- Instruction -
As you write out the lines from the one containing "Unter den Polstern" through the last line of the records, keep them exact and leave out pictures.

(Transcribed page contents)
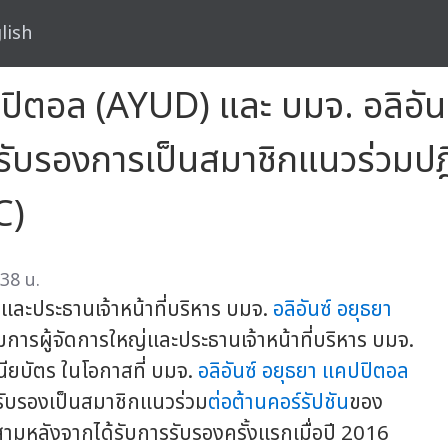
lish
ปปิตอล (AYUD) และ บมจ. อลิอันซ
รับรองการเป็นสมาชิกแนวร่วมป
C)
38 น.
่และประธานเจ้าหน้าที่บริหาร บมจ.
อลิอันซ์ อยุธยา
มการผู้จัดการใหญ่และประธานเจ้าหน้าที่บริหาร บมจ.
ียบัตร ในโอกาสที่ บมจ.
อลิอันซ์ อยุธยา แคปปิตอล
รรับรองเป็นสมาชิกแนวร่วม
ต่อต้านคอร์รัปชัน
ของ
สามหลังจากได้รับการรับรองครั้งแรกเมื่อปี 2016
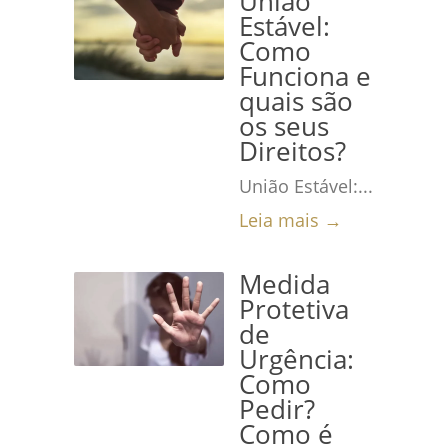
União
Estável:
Como
Funciona e
quais são
os seus
Direitos?
União Estável:...
Leia mais →
Medida
Protetiva
de
Urgência:
Como
Pedir?
Como é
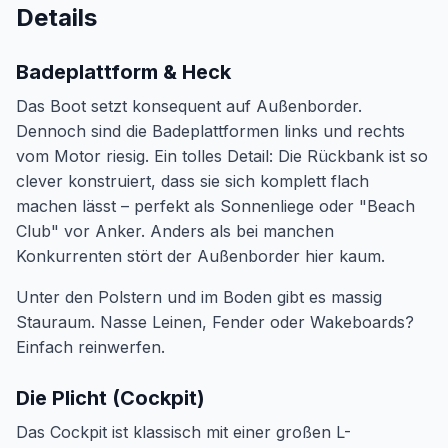
Details
Badeplattform & Heck
Das Boot setzt konsequent auf Außenborder.
Dennoch sind die Badeplattformen links und rechts
vom Motor riesig. Ein tolles Detail: Die Rückbank ist so
clever konstruiert, dass sie sich komplett flach
machen lässt – perfekt als Sonnenliege oder "Beach
Club" vor Anker. Anders als bei manchen
Konkurrenten stört der Außenborder hier kaum.
Unter den Polstern und im Boden gibt es massig
Stauraum. Nasse Leinen, Fender oder Wakeboards?
Einfach reinwerfen.
Die Plicht (Cockpit)
Das Cockpit ist klassisch mit einer großen L-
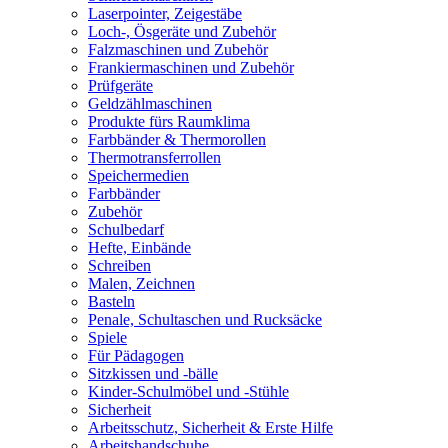
Laserpointer, Zeigestäbe
Loch-, Ösgeräte und Zubehör
Falzmaschinen und Zubehör
Frankiermaschinen und Zubehör
Prüfgeräte
Geldzählmaschinen
Produkte fürs Raumklima
Farbbänder & Thermorollen
Thermotransferrollen
Speichermedien
Farbbänder
Zubehör
Schulbedarf
Hefte, Einbände
Schreiben
Malen, Zeichnen
Basteln
Penale, Schultaschen und Rucksäcke
Spiele
Für Pädagogen
Sitzkissen und -bälle
Kinder-Schulmöbel und -Stühle
Sicherheit
Arbeitsschutz, Sicherheit & Erste Hilfe
Arbeitshandschuhe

- Reply -
Unter den Polstern und im Boden gibt es massig
Stauraum. Nasse Leinen, Fender oder Wakeboards?
Einfach reinwerfen.
Die Plicht (Cockpit)
Das Cockpit ist klassisch mit einer großen L-
Laserpointer, Zeigestäbe
Loch-, Ösgeräte und Zubehör
Falzmaschinen und Zubehör
Frankiermaschinen und Zubehör
Prüfgeräte
Geldzählmaschinen
Produkte fürs Raumklima
Farbbänder & Thermorollen
Thermotransferrollen
Speichermedien
Farbbänder
Zubehör
Schulbedarf
Hefte, Einbände
Schreiben
Malen, Zeichnen
Basteln
Penale, Schultaschen und Rucksäcke
Spiele
Für Pädagogen
Sitzkissen und -bälle
Kinder-Schulmöbel und -Stühle
Sicherheit
Arbeitsschutz, Sicherheit & Erste Hilfe
Arbeitshandschuhe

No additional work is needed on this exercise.